- Stylistic origins: Rara, rasin and Haitian folk traditions; ragga; reggae; jazz; rock; worldbeat;
- Cultural origins: 2005, Port-au-Prince, Haiti
- Typical instruments: Tanbou; drums; bamboo trumpets; maracas; iron bell; acoustic guitar; bass guitar; electric guitar; modular synthesizer;

= Ragganga =

Ragganga is a roots-reggae-jazz-rock fusion world music genre pioneered and created by singer-songwriter BélO in 2005. Launched formally with his debut album Lakou Trankil, the genre bridges the gap between urban West Indian street music and old world Haitian ancestral folk traditions. Over the past two decades, Ragganga has served as a critical vehicle for social commentary and community resilience across Haiti and its global diaspora. It represents the open-ended evolution of modern Haitian music.

==Etymology==
The word Ragganga is a linguistic mashup designed to reflect a dual musical identity: "Ragga" represents global, contemporary influences—specifically Jamaican dancehall/ragga rhythms, heavy roots reggae backbeats, and warm, throbbing low-end dub bass-lines.

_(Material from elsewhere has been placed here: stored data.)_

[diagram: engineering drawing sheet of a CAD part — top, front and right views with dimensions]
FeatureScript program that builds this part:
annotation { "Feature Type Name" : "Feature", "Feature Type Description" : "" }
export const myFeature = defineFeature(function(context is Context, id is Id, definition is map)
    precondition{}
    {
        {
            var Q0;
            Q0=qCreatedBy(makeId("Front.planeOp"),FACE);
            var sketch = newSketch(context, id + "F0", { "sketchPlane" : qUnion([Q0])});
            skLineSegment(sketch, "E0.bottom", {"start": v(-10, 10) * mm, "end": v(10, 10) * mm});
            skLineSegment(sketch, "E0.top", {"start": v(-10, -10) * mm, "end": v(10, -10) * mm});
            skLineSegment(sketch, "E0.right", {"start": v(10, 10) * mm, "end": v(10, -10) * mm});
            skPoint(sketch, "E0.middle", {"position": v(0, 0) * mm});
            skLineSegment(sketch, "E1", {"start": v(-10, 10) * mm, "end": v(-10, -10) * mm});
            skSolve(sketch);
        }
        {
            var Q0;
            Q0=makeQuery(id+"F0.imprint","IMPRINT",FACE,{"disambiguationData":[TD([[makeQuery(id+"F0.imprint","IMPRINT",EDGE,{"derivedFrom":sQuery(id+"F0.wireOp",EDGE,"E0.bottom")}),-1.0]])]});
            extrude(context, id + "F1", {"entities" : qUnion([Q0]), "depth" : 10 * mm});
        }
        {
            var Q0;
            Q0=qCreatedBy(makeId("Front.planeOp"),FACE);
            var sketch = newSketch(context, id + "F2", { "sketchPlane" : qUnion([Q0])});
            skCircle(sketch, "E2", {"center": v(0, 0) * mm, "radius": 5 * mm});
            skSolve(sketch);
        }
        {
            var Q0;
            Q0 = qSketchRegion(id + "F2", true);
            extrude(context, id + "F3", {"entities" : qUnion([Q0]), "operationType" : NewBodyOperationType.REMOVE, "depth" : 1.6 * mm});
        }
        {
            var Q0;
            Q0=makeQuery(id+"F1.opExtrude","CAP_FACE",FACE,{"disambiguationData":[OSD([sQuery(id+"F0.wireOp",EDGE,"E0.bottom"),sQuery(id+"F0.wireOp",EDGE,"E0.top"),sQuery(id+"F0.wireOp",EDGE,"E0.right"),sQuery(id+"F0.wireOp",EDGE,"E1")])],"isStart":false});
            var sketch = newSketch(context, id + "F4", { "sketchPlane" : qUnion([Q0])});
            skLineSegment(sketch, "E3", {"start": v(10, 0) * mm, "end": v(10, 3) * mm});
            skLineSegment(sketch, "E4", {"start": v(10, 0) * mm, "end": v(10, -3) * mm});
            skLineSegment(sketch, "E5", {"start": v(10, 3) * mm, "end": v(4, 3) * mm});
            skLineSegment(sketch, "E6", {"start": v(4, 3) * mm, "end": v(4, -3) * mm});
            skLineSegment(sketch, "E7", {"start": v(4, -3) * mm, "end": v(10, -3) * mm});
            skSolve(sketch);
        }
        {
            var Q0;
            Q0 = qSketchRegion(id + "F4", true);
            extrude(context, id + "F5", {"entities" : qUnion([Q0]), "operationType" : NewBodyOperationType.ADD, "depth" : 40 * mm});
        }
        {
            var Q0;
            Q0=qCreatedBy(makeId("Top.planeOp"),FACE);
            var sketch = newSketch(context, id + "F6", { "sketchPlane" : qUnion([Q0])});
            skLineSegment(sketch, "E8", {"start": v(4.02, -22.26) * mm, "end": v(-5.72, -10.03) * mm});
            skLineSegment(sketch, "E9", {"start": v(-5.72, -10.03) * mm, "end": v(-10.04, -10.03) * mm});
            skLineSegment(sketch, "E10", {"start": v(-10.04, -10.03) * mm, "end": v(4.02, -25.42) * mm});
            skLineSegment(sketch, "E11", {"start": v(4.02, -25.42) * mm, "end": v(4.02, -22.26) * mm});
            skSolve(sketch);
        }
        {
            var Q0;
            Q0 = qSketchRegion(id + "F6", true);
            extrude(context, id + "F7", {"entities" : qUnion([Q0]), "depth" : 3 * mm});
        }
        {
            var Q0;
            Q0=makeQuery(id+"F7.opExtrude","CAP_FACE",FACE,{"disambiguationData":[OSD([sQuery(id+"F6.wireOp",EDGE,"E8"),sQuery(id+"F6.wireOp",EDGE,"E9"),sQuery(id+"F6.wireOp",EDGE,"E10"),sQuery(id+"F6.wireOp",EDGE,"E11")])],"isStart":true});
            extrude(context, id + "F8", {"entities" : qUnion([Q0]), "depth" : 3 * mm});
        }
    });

"Ganga" pays explicit homage to ancestral African and Haitian roots, embedding the deep, syncopated polyrhythms of traditional Rara street festivals and sacred Vodou drumming ceremonies.

==Rhythmic architecture==
A ragganga ensemble splits its instrumentation into two contrasting components. The traditional Haitian roots core anchors the groove using a tanbou (wood-and-goatskin hand drum), interlocking bamboo trumpets (vaksin), shakers (tchatcha) and a forged iron bell (ogan) to keep standard timing. This heritage foundation is layered beneath a contemporary Western pop engine driven by intricate acoustic jazz guitar chord voicings, electric blues lead guitar riffs, digital keyboard swells, and heavy reggae-rock drum-kit patterns.

==Ethnomusicological framework==
According to an ethnomusicological study published in the Yearbook for Traditional Music, researcher Dr. Rebecca Dirksen maps out how contemporary Haitian music operates as a functional tool rather than passive entertainment and explicitly highlights Ragganga as a modern paradigm of a "roots-reggae-jazz-rock fusion" that serves the community.

Dirksen argues that inside urban spaces like Port-au-Prince, creators experience a form of "musicking" that converts heritage into active "cultural wealth". Ragganga is used strategically by creators to navigate severe systemic "material poverty," using song rotations to mobilize neighborhood sanitation projects, fund local schools and build solidarity among marginalized youth populations.

==Global reach and social advocacy==
The hybrid nature of the genre allowed it to instantly cross international borders. Less than a year after inventing the style, BélO won the prestigious Radio France Internationale (RFI) Discoveries Award. This victory introduced the newly minted Ragganga sound to major global music festivals across Europe, Africa, and North America, proving that regional Haitian Creole music could thrive on mainstream world music charts.

Because the genre relies strictly on socially conscious storytelling written in native Haitian Creole, tracks like "Pari Nan Male’m" which originally debuted on the 2008 album Référence and was re-recorded for his 10th-anniversary album Dizan which confront severe socio-political realities.